"""
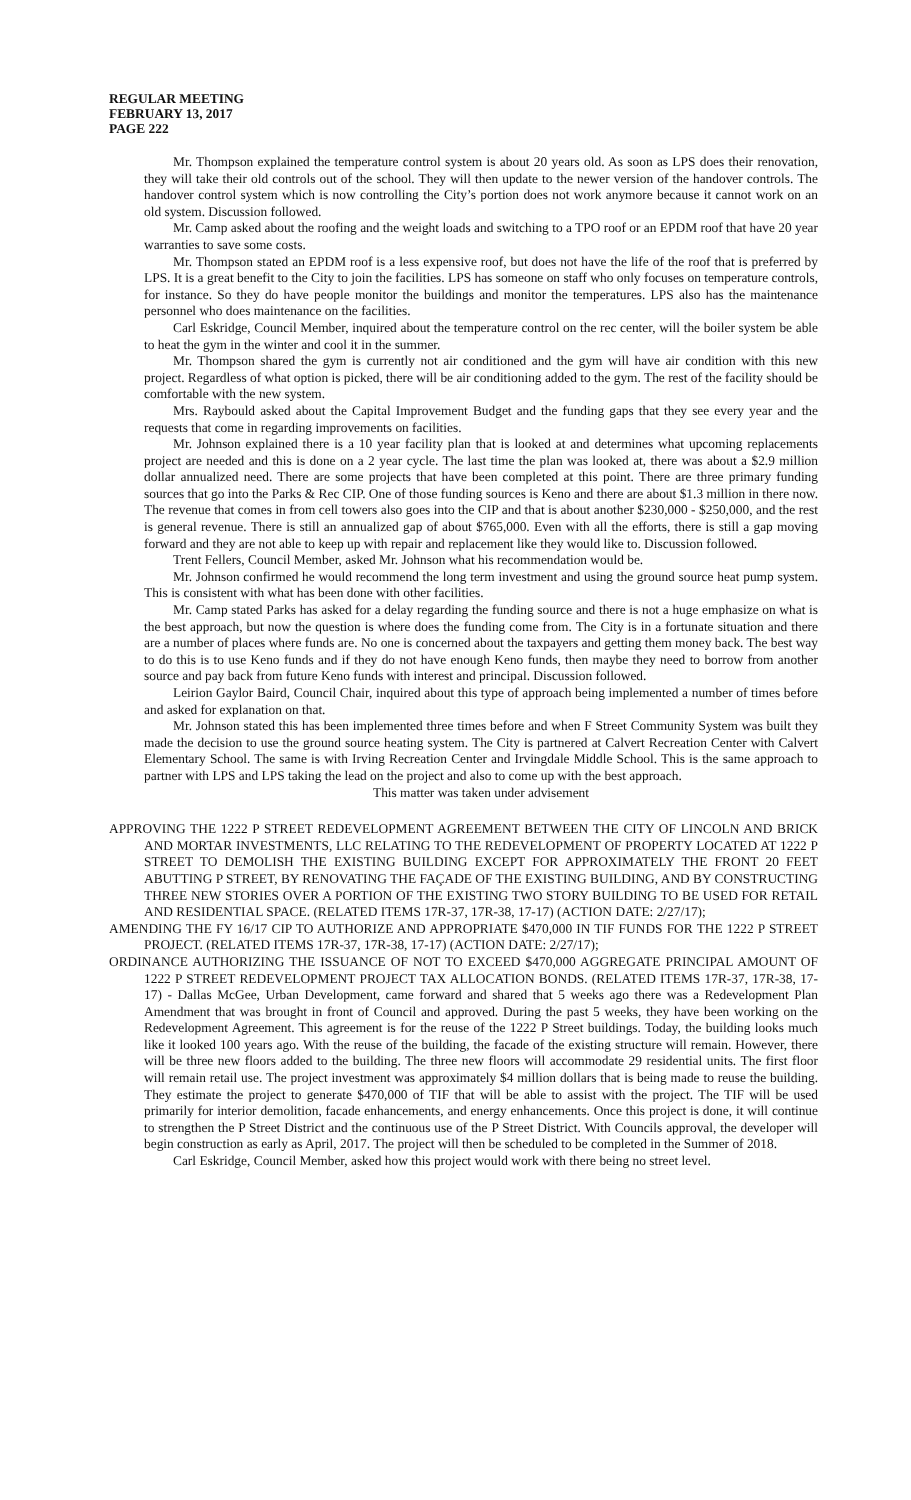REGULAR MEETING
FEBRUARY 13, 2017
PAGE 222
Mr. Thompson explained the temperature control system is about 20 years old. As soon as LPS does their renovation, they will take their old controls out of the school. They will then update to the newer version of the handover controls. The handover control system which is now controlling the City’s portion does not work anymore because it cannot work on an old system. Discussion followed.
Mr. Camp asked about the roofing and the weight loads and switching to a TPO roof or an EPDM roof that have 20 year warranties to save some costs.
Mr. Thompson stated an EPDM roof is a less expensive roof, but does not have the life of the roof that is preferred by LPS. It is a great benefit to the City to join the facilities. LPS has someone on staff who only focuses on temperature controls, for instance. So they do have people monitor the buildings and monitor the temperatures. LPS also has the maintenance personnel who does maintenance on the facilities.
Carl Eskridge, Council Member, inquired about the temperature control on the rec center, will the boiler system be able to heat the gym in the winter and cool it in the summer.
Mr. Thompson shared the gym is currently not air conditioned and the gym will have air condition with this new project. Regardless of what option is picked, there will be air conditioning added to the gym. The rest of the facility should be comfortable with the new system.
Mrs. Raybould asked about the Capital Improvement Budget and the funding gaps that they see every year and the requests that come in regarding improvements on facilities.
Mr. Johnson explained there is a 10 year facility plan that is looked at and determines what upcoming replacements project are needed and this is done on a 2 year cycle. The last time the plan was looked at, there was about a $2.9 million dollar annualized need. There are some projects that have been completed at this point. There are three primary funding sources that go into the Parks & Rec CIP. One of those funding sources is Keno and there are about $1.3 million in there now. The revenue that comes in from cell towers also goes into the CIP and that is about another $230,000 - $250,000, and the rest is general revenue. There is still an annualized gap of about $765,000. Even with all the efforts, there is still a gap moving forward and they are not able to keep up with repair and replacement like they would like to. Discussion followed.
Trent Fellers, Council Member, asked Mr. Johnson what his recommendation would be.
Mr. Johnson confirmed he would recommend the long term investment and using the ground source heat pump system. This is consistent with what has been done with other facilities.
Mr. Camp stated Parks has asked for a delay regarding the funding source and there is not a huge emphasize on what is the best approach, but now the question is where does the funding come from. The City is in a fortunate situation and there are a number of places where funds are. No one is concerned about the taxpayers and getting them money back. The best way to do this is to use Keno funds and if they do not have enough Keno funds, then maybe they need to borrow from another source and pay back from future Keno funds with interest and principal. Discussion followed.
Leirion Gaylor Baird, Council Chair, inquired about this type of approach being implemented a number of times before and asked for explanation on that.
Mr. Johnson stated this has been implemented three times before and when F Street Community System was built they made the decision to use the ground source heating system. The City is partnered at Calvert Recreation Center with Calvert Elementary School. The same is with Irving Recreation Center and Irvingdale Middle School. This is the same approach to partner with LPS and LPS taking the lead on the project and also to come up with the best approach.
This matter was taken under advisement
APPROVING THE 1222 P STREET REDEVELOPMENT AGREEMENT BETWEEN THE CITY OF LINCOLN AND BRICK AND MORTAR INVESTMENTS, LLC RELATING TO THE REDEVELOPMENT OF PROPERTY LOCATED AT 1222 P STREET TO DEMOLISH THE EXISTING BUILDING EXCEPT FOR APPROXIMATELY THE FRONT 20 FEET ABUTTING P STREET, BY RENOVATING THE FAÇADE OF THE EXISTING BUILDING, AND BY CONSTRUCTING THREE NEW STORIES OVER A PORTION OF THE EXISTING TWO STORY BUILDING TO BE USED FOR RETAIL AND RESIDENTIAL SPACE. (RELATED ITEMS 17R-37, 17R-38, 17-17) (ACTION DATE: 2/27/17);
AMENDING THE FY 16/17 CIP TO AUTHORIZE AND APPROPRIATE $470,000 IN TIF FUNDS FOR THE 1222 P STREET PROJECT. (RELATED ITEMS 17R-37, 17R-38, 17-17) (ACTION DATE: 2/27/17);
ORDINANCE AUTHORIZING THE ISSUANCE OF NOT TO EXCEED $470,000 AGGREGATE PRINCIPAL AMOUNT OF 1222 P STREET REDEVELOPMENT PROJECT TAX ALLOCATION BONDS. (RELATED ITEMS 17R-37, 17R-38, 17-17) - Dallas McGee, Urban Development, came forward and shared that 5 weeks ago there was a Redevelopment Plan Amendment that was brought in front of Council and approved. During the past 5 weeks, they have been working on the Redevelopment Agreement. This agreement is for the reuse of the 1222 P Street buildings. Today, the building looks much like it looked 100 years ago. With the reuse of the building, the facade of the existing structure will remain. However, there will be three new floors added to the building. The three new floors will accommodate 29 residential units. The first floor will remain retail use. The project investment was approximately $4 million dollars that is being made to reuse the building. They estimate the project to generate $470,000 of TIF that will be able to assist with the project. The TIF will be used primarily for interior demolition, facade enhancements, and energy enhancements. Once this project is done, it will continue to strengthen the P Street District and the continuous use of the P Street District. With Councils approval, the developer will begin construction as early as April, 2017. The project will then be scheduled to be completed in the Summer of 2018.
Carl Eskridge, Council Member, asked how this project would work with there being no street level.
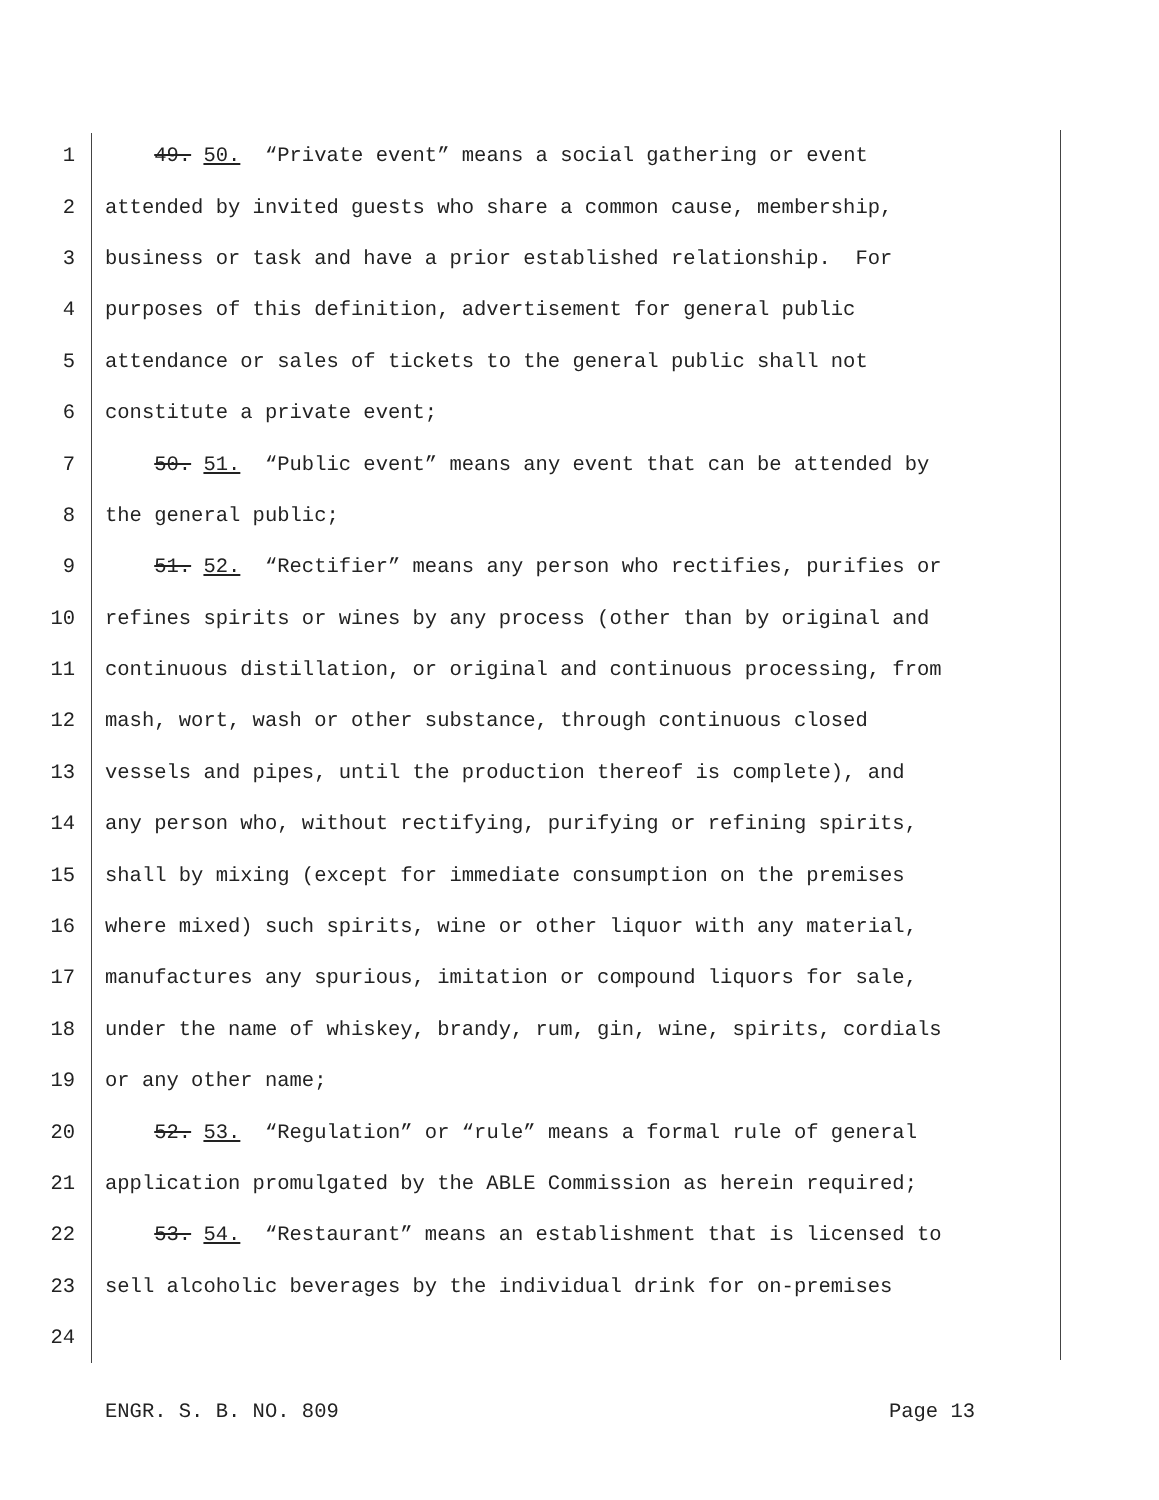1 49. 50. “Private event” means a social gathering or event
2 attended by invited guests who share a common cause, membership,
3 business or task and have a prior established relationship. For
4 purposes of this definition, advertisement for general public
5 attendance or sales of tickets to the general public shall not
6 constitute a private event;
7 50. 51. “Public event” means any event that can be attended by
8 the general public;
9 51. 52. “Rectifier” means any person who rectifies, purifies or
10 refines spirits or wines by any process (other than by original and
11 continuous distillation, or original and continuous processing, from
12 mash, wort, wash or other substance, through continuous closed
13 vessels and pipes, until the production thereof is complete), and
14 any person who, without rectifying, purifying or refining spirits,
15 shall by mixing (except for immediate consumption on the premises
16 where mixed) such spirits, wine or other liquor with any material,
17 manufactures any spurious, imitation or compound liquors for sale,
18 under the name of whiskey, brandy, rum, gin, wine, spirits, cordials
19 or any other name;
20 52. 53. “Regulation” or “rule” means a formal rule of general
21 application promulgated by the ABLE Commission as herein required;
22 53. 54. “Restaurant” means an establishment that is licensed to
23 sell alcoholic beverages by the individual drink for on-premises
24
ENGR. S. B. NO. 809 Page 13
"""
### Task item
An exact repeat of the lines from the one containing "13 vessels and" through the final line above, both included, is the whole answer.

### Written solution
13 vessels and pipes, until the production thereof is complete), and
14 any person who, without rectifying, purifying or refining spirits,
15 shall by mixing (except for immediate consumption on the premises
16 where mixed) such spirits, wine or other liquor with any material,
17 manufactures any spurious, imitation or compound liquors for sale,
18 under the name of whiskey, brandy, rum, gin, wine, spirits, cordials
19 or any other name;
20 52. 53. “Regulation” or “rule” means a formal rule of general
21 application promulgated by the ABLE Commission as herein required;
22 53. 54. “Restaurant” means an establishment that is licensed to
23 sell alcoholic beverages by the individual drink for on-premises
24
ENGR. S. B. NO. 809 Page 13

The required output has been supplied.